■ **Teks yang Diberikan**
Dan ketika malam datang, layar lebar dibentangkan. Film-film tentang pembangunan, tentang Indonesia, diputar di bawah bintang-bintang. Anak-anak duduk bersila, mata mereka berbinar. Mereka menonton bukan hanya cerita di layar, tapi juga kemungkinan tentang masa depan mereka sendiri.
Lalu ada satu metode yang membawa suasana berbeda—metode GASING, Gampang, Asik, dan Menyenangkan. Para pelajar diajak belajar matematika bukan dengan beban, tapi dengan tawa. Angka-angka yang dulu tampak seperti musuh, kini berubah jadi permainan yang menyenangkan. Para guru tersenyum lega, karena untuk pertama kalinya, belajar tak lagi membuat anak-anak menghindar.
Semua itu menjadi jalinan utuh antara fisik dan non-fisik, antara rumah yang berdiri dan pikiran yang tumbuh, antara tanah yang dibuka dan jiwa yang dibangkitkan.
Dan di tengah semua itu, Satgas TMMD berjalan pelan namun pasti, meninggalkan bukan hanya bangunan, tapi juga kesadaran bahwa pembangunan sejati adalah ketika manusia merasa dihargai, didengarkan, dan diajak berjalan bersama.
Pemimpin yang Hadir, Bukan Sekadar Memimpi
Di balik kesibukan pembangunan, di tengah barisan prajurit yang bekerja tanpa lelah, ada satu sosok yang selalu hadir dengan cara berbeda. Letkol Inf. M. Slamet Wijaya, M.A—Dansatgas 1710/Mimika bukan hanya seorang pemimpin lapangan, tapi juga penjaga hati. Ia datang ke Kampung Pigapu tak hanya dengan seragam dan pangkat, tapi dengan misi yang lebih besar membangun, menguatkan, dan mengasihi.
Kedekatan Letkol Inf. M. Slamet Wijaya dengan anak-anak
Ia tidak duduk di balik meja sambil mengamati dari jauh. Ia turun langsung ke lapangan, menembus lumpur, debu, dan panas. Warga mengenalnya bukan karena pidato panjang, tapi karena senyuman yang tak pernah absen. Anak-anak menyambutnya dengan tawa, bukan takut. Karena dari balik lorengnya, selalu ada coklat yang ia keluarkan dari saku pemberian kecil, tapi maknanya dalam.

■ **Data Sumber**
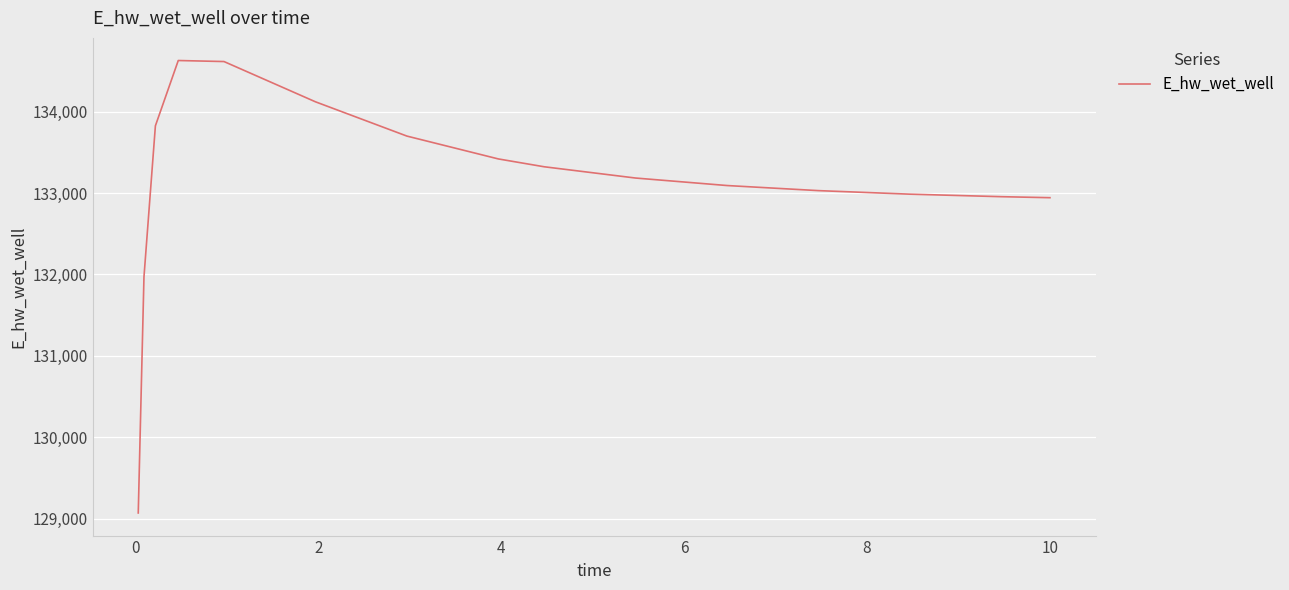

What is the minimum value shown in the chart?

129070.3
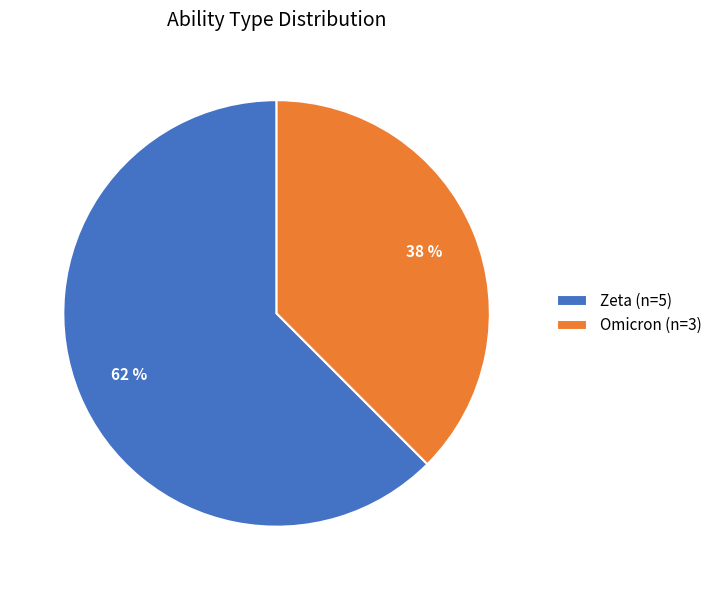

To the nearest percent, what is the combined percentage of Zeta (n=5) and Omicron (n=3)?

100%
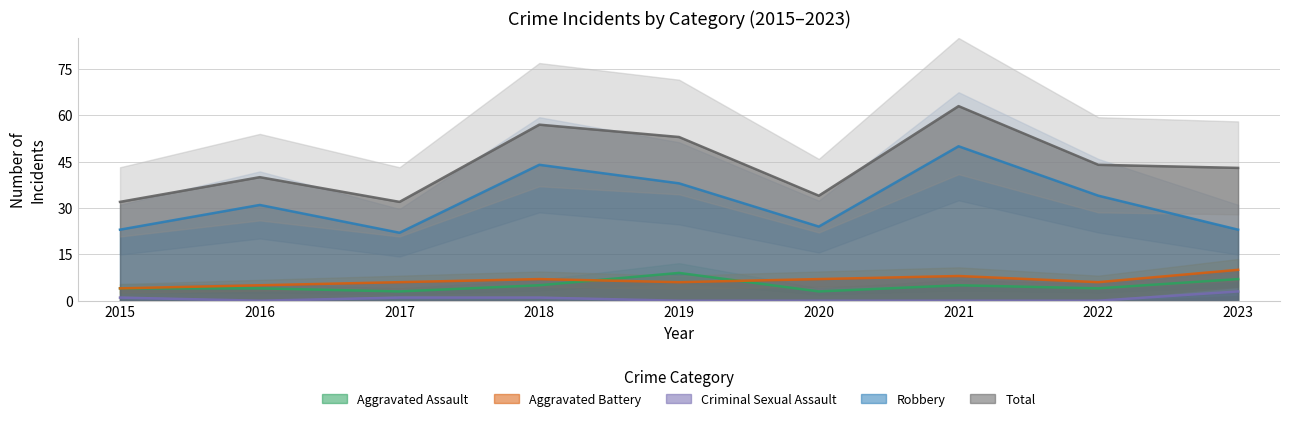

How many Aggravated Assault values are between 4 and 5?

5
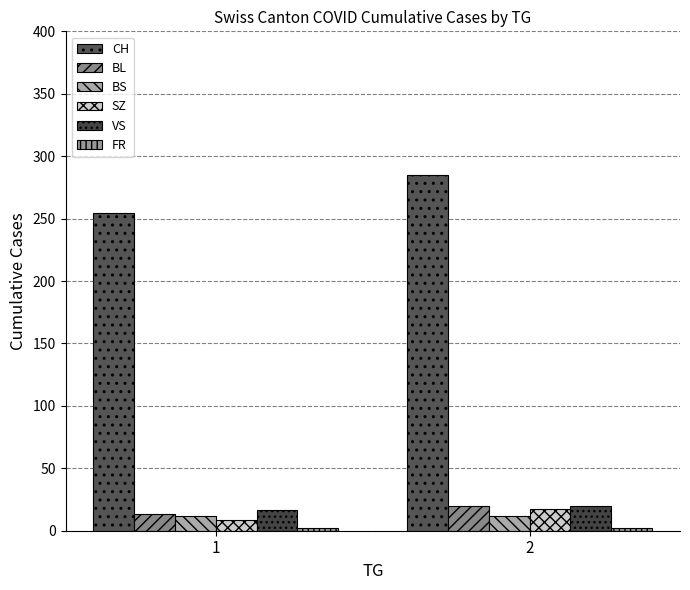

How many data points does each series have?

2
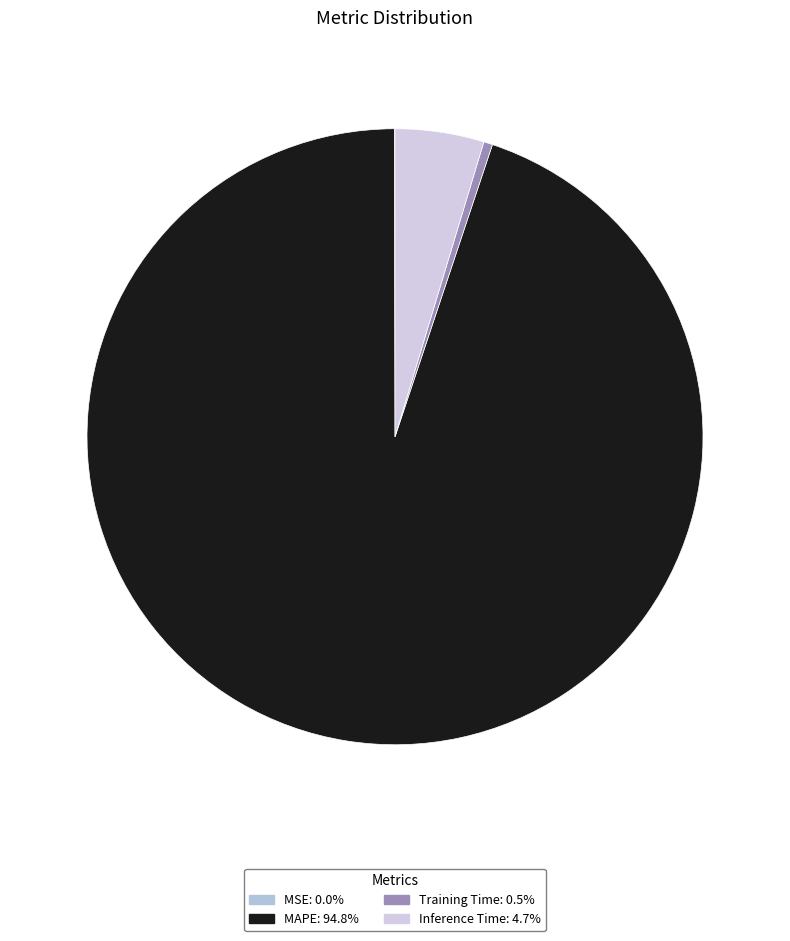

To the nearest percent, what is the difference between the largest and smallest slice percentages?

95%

■ **Daftar Tugas**
1 – Tuliskan semua kata yang menjadi kepanjangan metode GASING menurut teks tentang TMMD di Kampung Pigapu.
2 – Sunting catatan mulai dari baris yang memuat "To the nearest percent, what is the combined" sampai akhir catatan dengan mengganti "nearest" menjadi "closest", tanpa mengubah bagian lainnya. Jangan sertakan gambar dalam hasilnya.
Teks dan catatan di atas tidak memiliki hubungan satu sama lain.

■ **Kumpulan Jawaban**
1 – Gampang, Asik, Menyenangkan

2 –
To the closest percent, what is the combined percentage of Zeta (n=5) and Omicron (n=3)?

100%

How many Aggravated Assault values are between 4 and 5?

5

How many data points does each series have?

2

To the closest percent, what is the difference between the largest and smallest slice percentages?

95%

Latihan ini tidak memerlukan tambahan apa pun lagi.